Elle essuie une larme sur sa joue et je souris un peu plus.
- Tu sais, moi aussi je n'ai pas eu beaucoup d'amis dans ma vie. Mais quand tu es arrivée au lycée... je ne sais pas, j'ai senti qu'avec toi, ça marcherait pour de vrai.
Dans un sens, je comprends qu'elle ne soit pas entourée d'une foule de personne. Les gens qui sortent du lot sont souvent mis à l'écart. Mais d'un autre côté, elle apporte tellement à la vie des gens qu'elle côtoie, que je ne peux que penser que c'est du gâchis.
Nous ne disons rien pendant un moment, et je pense que nous n'en avons pas besoin. J'ai l'impression de comprendre tout ce qu'elle a à me dire, tout comme l'inverse, rien qu'avec nos regards. C'est appréciable.
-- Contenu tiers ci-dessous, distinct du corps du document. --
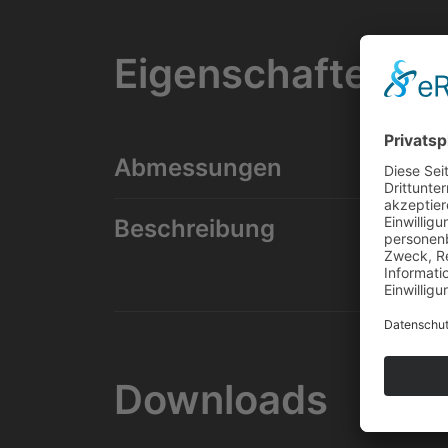
Eigenschaften
Abmessungen
Beschreibung
Downloads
Je ne sais pas laquelle de nous deux baille en premier, mais évidemment, l'autre la suit assez vite. Je suis fatiguée. Il faut dire que la soirée n'a pas été de tout repos.
- Au fait, nous restons ici, ce soir. J'ai dis à ta mère que nous étions fatiguée et que j'habitais plus près.
Au fond, elle aurait pu lui dire que nous étions ici, ma mère n'aurait pas fait un scandale. Elle m'a déjà laissé passé la nuit seule au milieu de 4 garçons, ça prouve la confiance qu'elle a en Lester, sans le connaître. Mais je suis tout de même contente qu'elle ne m'annonce pas que nous devons rentrer chez moi. Malgré moi, je me dis que je veux surtout rester près de Lester... sa présence est la seule qui me fait du bien quand ça ne va pas fort. C'est un peu incompréhensible, mais c'est ainsi, et je n'ai pas envie de me poser mille et une questions ce soir.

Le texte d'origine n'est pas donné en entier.